By Bally Studios
On the BBC newson the 28th March, there was feature bit about music venues closing in London, and how the Mayor appointed Night Czar isn’t helping much. We predicted this exact thing back in November 2015 (link to that article below,) for the exact same reason that it’s happened.
The segment was about the future of venue ‘The Social,’ in central London, being threatened. In the interview, the Night Czar says “some things are just out of our control, like rents”, and the fact that someone else wants to pay more for the rent is the reason given as to why the future of the venue was at stake. A point being missed is that there’s a huge difference between how much profit something can generate at the point of sale, and the actual value of something.
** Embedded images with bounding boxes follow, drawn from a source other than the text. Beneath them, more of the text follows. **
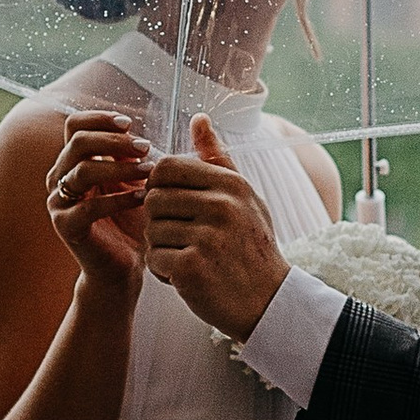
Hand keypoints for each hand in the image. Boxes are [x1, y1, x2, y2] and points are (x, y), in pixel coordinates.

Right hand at [45, 112, 151, 302]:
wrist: (122, 266)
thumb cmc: (129, 221)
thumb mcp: (131, 180)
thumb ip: (128, 155)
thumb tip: (131, 129)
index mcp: (72, 162)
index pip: (75, 126)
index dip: (101, 119)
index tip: (130, 124)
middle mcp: (59, 178)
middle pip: (78, 142)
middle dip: (115, 141)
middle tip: (145, 148)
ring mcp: (59, 203)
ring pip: (83, 170)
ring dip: (121, 167)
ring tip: (149, 172)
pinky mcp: (66, 227)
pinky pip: (90, 206)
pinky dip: (120, 199)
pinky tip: (142, 198)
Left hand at [144, 118, 290, 340]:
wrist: (269, 302)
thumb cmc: (252, 247)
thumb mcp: (244, 197)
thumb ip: (217, 158)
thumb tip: (198, 117)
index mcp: (230, 184)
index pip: (166, 166)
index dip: (158, 186)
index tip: (171, 206)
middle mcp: (220, 205)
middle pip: (152, 198)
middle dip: (158, 221)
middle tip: (181, 238)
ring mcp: (207, 236)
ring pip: (150, 230)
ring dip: (161, 248)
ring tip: (188, 258)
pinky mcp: (191, 267)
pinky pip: (153, 258)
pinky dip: (163, 272)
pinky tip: (186, 277)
For example, Nelson’s Column doesn’t actually bring in any money in itself. If it was taken down, we wouldn’t get tourists saying, “Now that Nelson’s Column isn’t there, I’m cancelling my trip to London…..” People don’t have to pay £10 to look at it, it’s free, so it doesn’t directly bring in revenue. Instead it sets a tone for the city in that it shows tourists what the city was built on, which is the power that the UK had in the past. That history has a value, and the statue is a symbol for that, and the fact that it is one of the most central parts of London shows the value of that history. In turn, that history brings in the profits in tourism revenue.
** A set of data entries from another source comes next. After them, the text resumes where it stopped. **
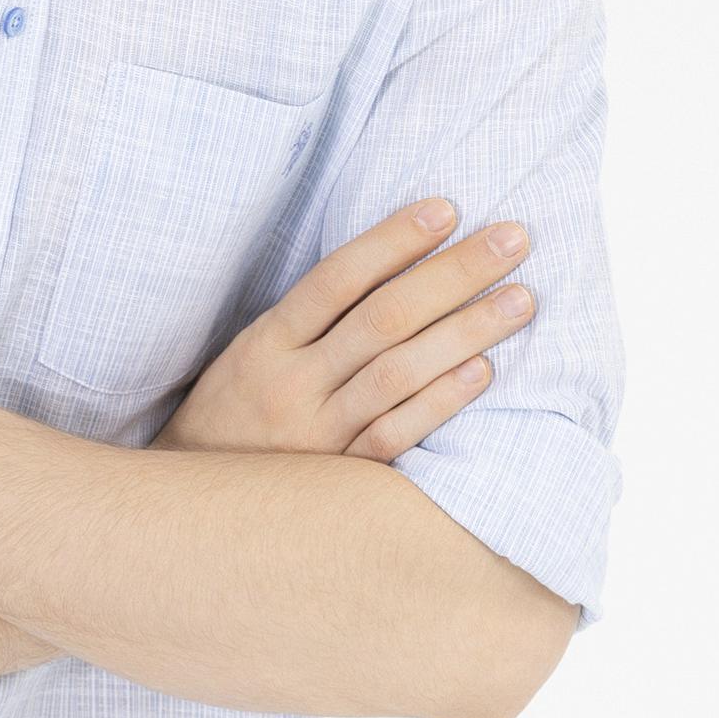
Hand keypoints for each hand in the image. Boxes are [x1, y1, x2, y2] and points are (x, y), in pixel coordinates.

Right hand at [151, 200, 534, 461]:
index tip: (447, 207)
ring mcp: (317, 434)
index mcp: (266, 343)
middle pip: (382, 319)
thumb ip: (313, 320)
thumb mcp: (253, 355)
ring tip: (520, 299)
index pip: (336, 278)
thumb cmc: (237, 415)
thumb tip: (395, 265)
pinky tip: (484, 371)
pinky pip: (396, 435)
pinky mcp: (340, 478)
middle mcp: (292, 383)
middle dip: (452, 274)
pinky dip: (440, 402)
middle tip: (512, 239)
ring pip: (399, 373)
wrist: (198, 510)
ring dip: (465, 331)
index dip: (392, 240)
Likewise, imagine if Manchester United said, “there’s not many people coming to our Under 18 matches, so we may as well close down the Academy and Youth teams….” that wouldn’t make sense either. The point of the academy is not to generate profits at the point of sale. Instead it acts as a development tool where the profits are earned many years down the line. It means they can sell players for £50m+, or not have to buy players for £50m+.
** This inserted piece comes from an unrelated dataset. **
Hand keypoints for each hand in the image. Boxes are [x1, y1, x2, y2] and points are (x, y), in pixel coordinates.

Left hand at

The same applies in the music industry. It has just been announced that there will be a new 21,500 capacity venue being built in East London by the people behind Madison Square Garden, which will be the biggest in the UK. (https://www.theguardian.com/…/proposed-designs-revealed-for…) Hence, there is clearly a demand for live music in London and this relies on new acts coming through, but for this to continue happening we need the smaller independent music venues, and we also need a culture of music in the capital, which is what is at threat here.
The new venue also needs a market of people who consume that music, which requires a vibrant music scene, which is built upon the independent music venues. The more these venues close down, the more we drive those people away to other cities. These venues act like Nelson’s Column – they may not bring in the profits themselves, but they set the tone of the city. They help to ferment the culture within the city that these large new music venues can then profit from. It’s an obvious point, but it is being missed by the UK government.
It also said in the report that the music venue The Social had been threatened as “the leaseholder had been made a generous offer by a chain to take over the venue, and to turn it into a cocktail bar. To counter it, The Social raised £95,000 by crowdfunding.” The Social is a very popular venue, so it was most likely making a profit beforehand, but as someone else could make the leaseholder more money, it was under threat.
But would that work elsewhere? If the National Gallery closed down they could build an amazing hotel there and charge £200 a night per room, all year round. It could certainly make more profits than the National Gallery does, yet that doesn’t happen, because to do so would damage London’s reputation, and put off tourists from coming. So why doesn’t the same apply in this case? As it says in the article above about the opening of the new music venue, “Jayne McGivern, MSG’s executive vice-president of development and construction, said: “This is an opportunity to take an inaccessible coach park and use it to support thousands of jobs, and billions of pounds of economic benefit.” Analysis conducted by EY on behalf of MSG suggests the project will create 4,300 jobs across the three-year construction phase, and then generate £2.7bn of revenue over 20 years, supporting 3,200 jobs annually.” Are the UK government really going to risk eroding the music culture of London, when individual projects that are based around that music culture can bring in this kind of money into the capital? This is just one project, and it’s £2.7 billion of revenue. Why would the London Council risk that for £95,000, or 0.0035% of the amount?
This isn’t a matter of prioritising art over profits, it’s a matter of prioritising greater long term profits over lesser short term profits, and central to that is making sure that the music industry, and the culture of live music in London is kept strong. If ever there was a case of short sighted economics, this is it.